Since news and its impact on and by investors is thoroughly random ( what may be good for the oil sector may not be considered such in transportation) and considering a valuation of a commodity or future is difficult, floor traders utilized a formula and trading plan based on it to trade commodities and futures, what they call pivots (hence the name of the board).

The pivot points are centered around the day's mean pivot, which is the previous session's high (24 hour and/or cash session only) + the low + the close (cash only) divided by three. Other pivots above the mean pivot and below it are calculated and plotted. The S designated pivots are plotted below the mean pivot and the R, above.

R1: 2 x Mean Pivot - Low
R2: Mean Pivot + (High - Low)
R3: R1 + (High - Low)

S1: 2 x Mean Pivot - High
S2: Mean Pivot - (High - Low)
S2: S1 - (High - Low)

Most if not all charting software packages offer a file to plot and update these automatically, save after holidays, in which case you would in the daily chart's data export duplicate the last cash session's data in each of the subsequent cash session dates missed. This is crucial since on Sunday at 6:00 PM U.S. EST overnight trading begins around the world. You'll end up with skew and impure numbers. On the chance you end up with a charting software that doesn't offer the pivots a) it's not worth leasing and b) an excel spreadsheet can easily be created until finding a package worth using.
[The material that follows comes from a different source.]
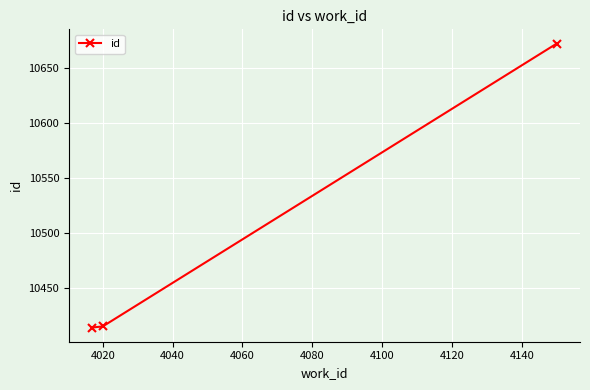

Is this an area chart (filled region under the line)?

No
Anyway the pivots, or manipulation of past prices, serve as areas of support and resistence in movements. The more times they are touched or violated the less their effectiveness becomes. Once is a near sure trade. Twice or three times is a gamble. More than three times and you're starting to guage other indicators such as an average true trading range to speculate movement.
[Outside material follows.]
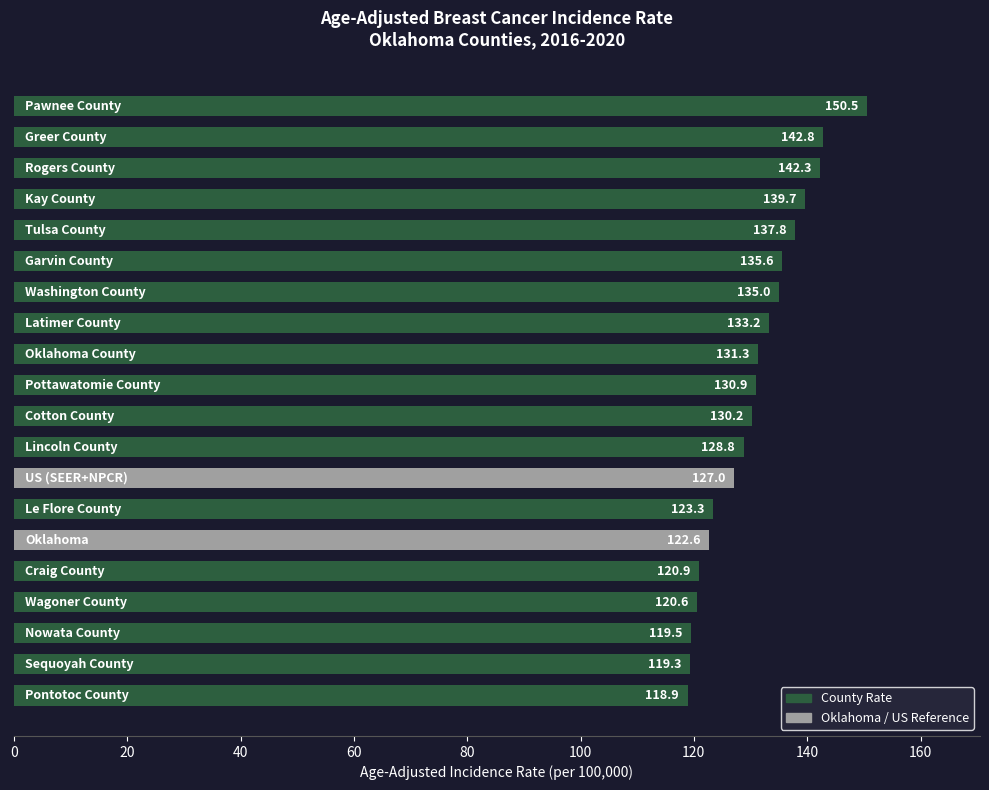

What is the difference between the second highest and second lowest values?

23.5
Using Friday's pre-market as an example: the S&P (ES) gapped up (traded above the previous close), touched the day's new mean pivot for the first time and changed direction to the downside gravitating toward S1.

If you were up that early and were watching price action, if you placed an order to sell off the mean pivot and covered at S1, you would have profited 10 points. S1 was tested far too many times and sellers breached the price at S1, and went on to test S2. From S1 to S2 short: 9.5 points. After the first touch at S2 by sellers, buyers tested S1, only to find out sellers effectively made the area that of buying resistence. No matter, from S2 back to S1: 9.5 points. It's called pivot swing propulsion trading, and can provide a very good living. And it works because the premise is near universal (and because inexperienced traders often arive in the trade too late and lose their money on a reversal).
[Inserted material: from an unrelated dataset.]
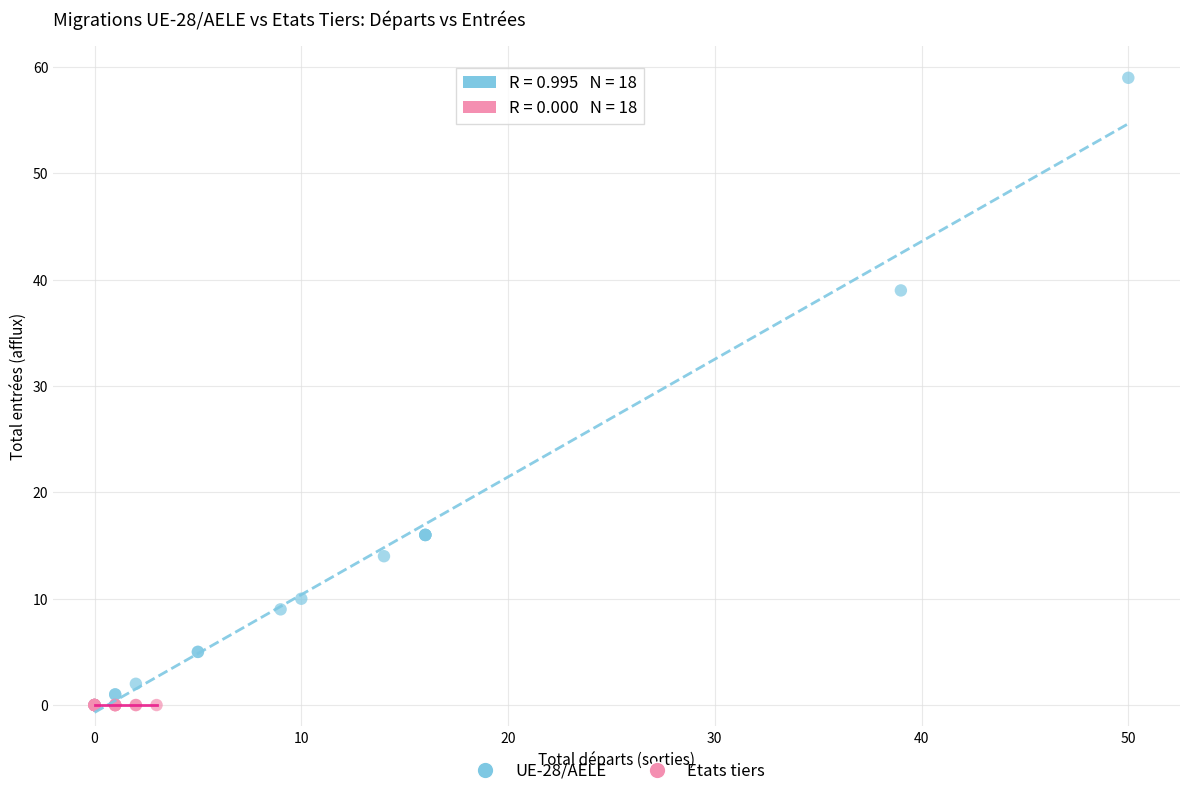

Which series contains the highest Y value?

UE-28/AELE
For the average true trading range to guage volatility:

You can use any moving average for an ATR though a weighted average will prove more true to current price action. And the pivots can be used on all timeframes, perfect for investing, though most charting software wont plot anything beyond intraday.

That's a good place to start, in my estimation. I hoped that helped a bit.
I decided to upload a .zip file containing the pivots .efs I use to save the trouble of finding a reliable, classic coding formula. It's used only for esignal, though. I'm not a coding enthusiast myself so adapting to other progs would have to rest on your own efforts and risk allotment (ADMN: Esignal's copyright you'll note in the code allows .efs code alterations but denies responsibility in the integrity and functionability resulting therefrom; so reposting the file shouldn't be a legal concern as long as it's copyrighted, and it is. If the uploaded file is against TOS simply claim it so and I'll promptly remove it - but please allow me the right. I don't like my intellectual copyright infringed. What's good for the goose is good for the gander.)

Simply upack the .zip, copy the .efs only and paste it in esignal\formulas\pivots, then load it on your chart. It may require a program or system reboot to take effect.